**WORK TO BE COMPLETED:** Below are the records; pull every line that includes "none".

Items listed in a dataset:
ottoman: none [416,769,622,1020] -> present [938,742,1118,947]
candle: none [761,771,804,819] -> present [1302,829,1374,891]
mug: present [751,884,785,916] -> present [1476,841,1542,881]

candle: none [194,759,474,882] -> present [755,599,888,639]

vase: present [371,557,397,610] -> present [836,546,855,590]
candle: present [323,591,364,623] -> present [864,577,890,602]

**WRITTEN RESPONSE:**
ottoman: none [416,769,622,1020] -> present [938,742,1118,947]
candle: none [761,771,804,819] -> present [1302,829,1374,891]
candle: none [194,759,474,882] -> present [755,599,888,639]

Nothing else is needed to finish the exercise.